→ **Sayfa Alıntısı**
***

29 Mayıs 2011 Pazar

UNUTULMAZ ŞAMPİYONLUĞUN ÖYKÜSÜ (4)

TADINA DOYULMAZ BİR ZAFER! / Bedri Baykam

Artık kartlar Fenerbahçe nin eline geçmişti… yani rakibin sonuçlarına bakmadan “ben her maçımı alırsam zaten şampiyon olurum” durumları… İyi de daha oynanacak koca 10 maç vardı! Daha henüz o noktada “nasıl olsa her maçı ben çıkıp alırım” denecek bir durum yoktu ki… şampiyonluk teoride değil, emekle, terle, şansla, inatla, hırsla sahada kazanılacaktı ve maraton hala çok uzun sayılırdı. 10 maç değil, 2 saniyede ligin kaderinin değişebildiği bir ortamda daha cehennem kazanı kaynamaya devam edecekti.

***

→ **Malzeme**

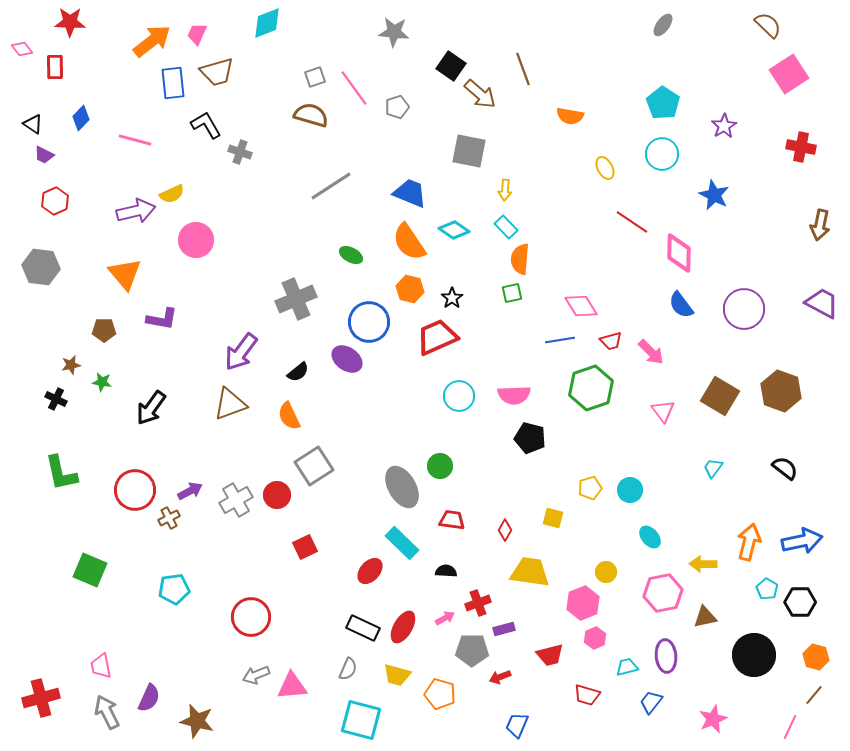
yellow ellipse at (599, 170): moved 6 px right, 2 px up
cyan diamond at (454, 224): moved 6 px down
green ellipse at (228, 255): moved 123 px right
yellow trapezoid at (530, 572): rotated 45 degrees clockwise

***

→ **Görevler ve Alıştırmalar**
(a) Sayfa alıntısına göre daha oynanacak kaç maç vardı?
(b) Sayfa alıntısında "Artık kartlar Fenerbahçe" sözcüklerini içeren yerle başlayıp "kaynamaya devam edecekti." ile biten bölümde "maraton" sözcüğünü "yarış" ile değiştirerek bölümü yeniden yazın.

→ **Görev Yanıtları**
(a) Daha oynanacak 10 maç vardı.

(b)
Artık kartlar Fenerbahçe nin eline geçmişti… yani rakibin sonuçlarına bakmadan “ben her maçımı alırsam zaten şampiyon olurum” durumları… İyi de daha oynanacak koca 10 maç vardı! Daha henüz o noktada “nasıl olsa her maçı ben çıkıp alırım” denecek bir durum yoktu ki… şampiyonluk teoride değil, emekle, terle, şansla, inatla, hırsla sahada kazanılacaktı ve yarış hala çok uzun sayılırdı. 10 maç değil, 2 saniyede ligin kaderinin değişebildiği bir ortamda daha cehennem kazanı kaynamaya devam edecekti.